The RESIN project develops practical and applicable methods and tools to support municipalities in designing and implementing adaptation and mitigation strategies for their local contexts and in a participatory way. Other interdisciplinary, practice-based research projects investigate climate change-oriented resilience in European cities too: The recently concluded project “Reconciling Adaptation, Mitigation and Sustainable Development for Cities – RAMSES” [8] developed methods and tools to quantify the impacts of climate change and the costs and benefits of adaptation measures to cities. The ongoing project “Smart Mature Resilience – SMR” [9] aims at developing a resilience management guideline to support city decision-makers in developing and implementing resilience measures.

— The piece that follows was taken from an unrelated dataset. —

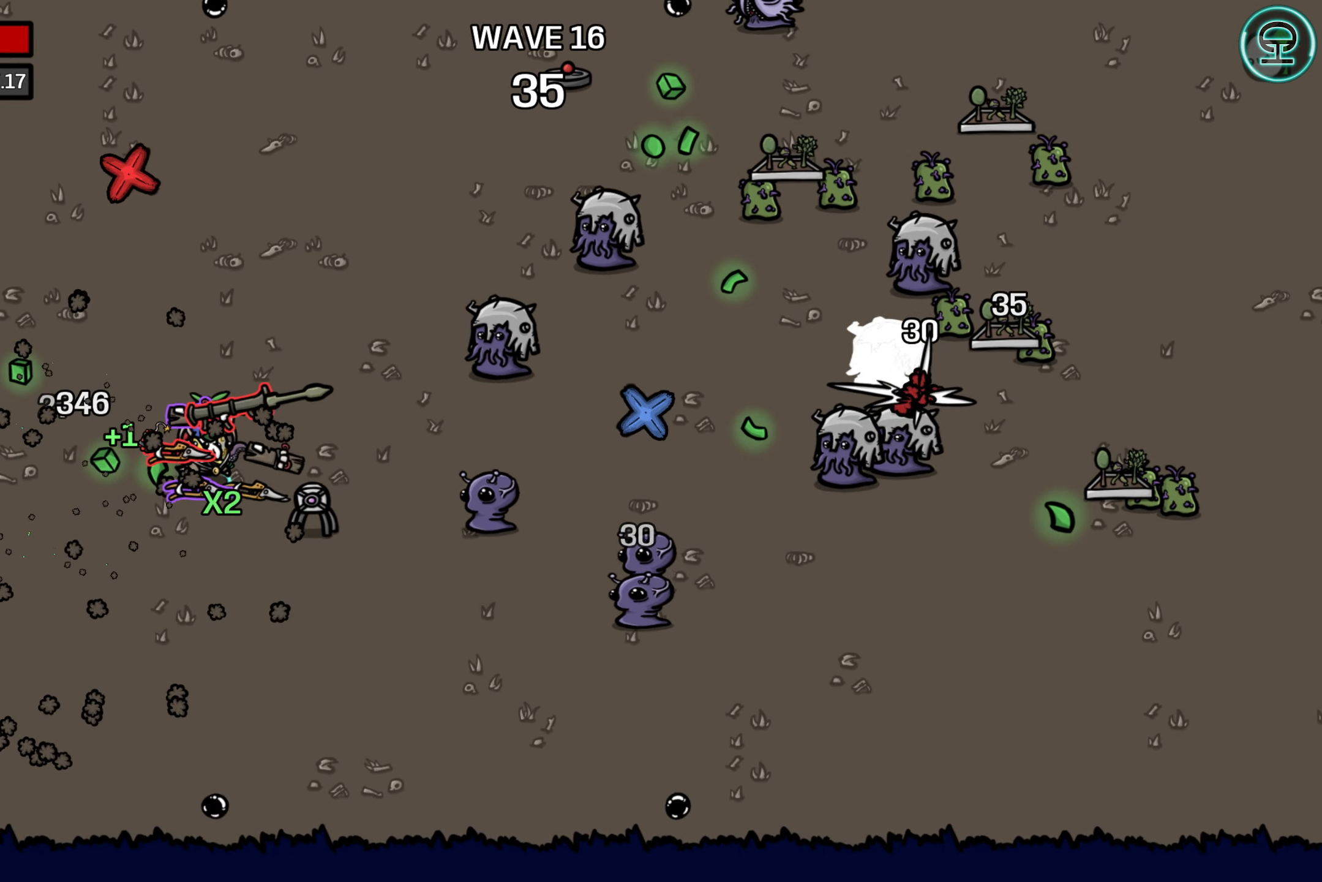
{"buttons": [], "left_stick": "up", "events": [[200, "left_stick", "up-right"], [316, "left_stick", "up"]]}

IVAVIA has been developed by means of co-creation with local domain experts from four cities: Bilbao (Spain), Greater Manchester (United Kingdom), Paris (France), and Bratislava (Slovakia). This process allows close feedback from municipal stakeholders during IVAVIA’s development. Instead of the usual waterfall-model process of eliciting requirements for a new tool or method, creating a specification, realizing and implementing the tool/method and evaluating it, co-creation comprises several cycles of lean versions of this process as well as iterative development and test of the tools/methods in close cooperation with the end-users. In total, co-creation takes longer, but partial results are available earlier and the final results can be more mature.

This paper continues with introducing the background of risk-based vulnerability analysis (Sect. 2), and then goes on to describe the IVAVIA process (Sect. 3). It presents insights from two applications of the methodology in the Cities of Greater Manchester and Bilbao (Sect. 4), and concludes with a short summary of the lessons learned and an outlook on further research steps (Sect. 5).

2 Background and State of the Art

2.1 Background and Basic Definitions for IVAVIA

The overall aim of an IVAVIA risk-based vulnerability assessment is to facilitate the understanding of the effects of climate change in a local context, to identify geographical hotspots of vulnerability and risk, and to assess what impact on people, economy, built-up area, and critical infrastructure under study can be expected now and for the future due to the changing climate. This allows identifying entry points for adaptation measures and areas calling for priority actions. Also, the risk-based vulnerability assessment is able to provide qualitative and quantitative assessment results for substantiating the findings.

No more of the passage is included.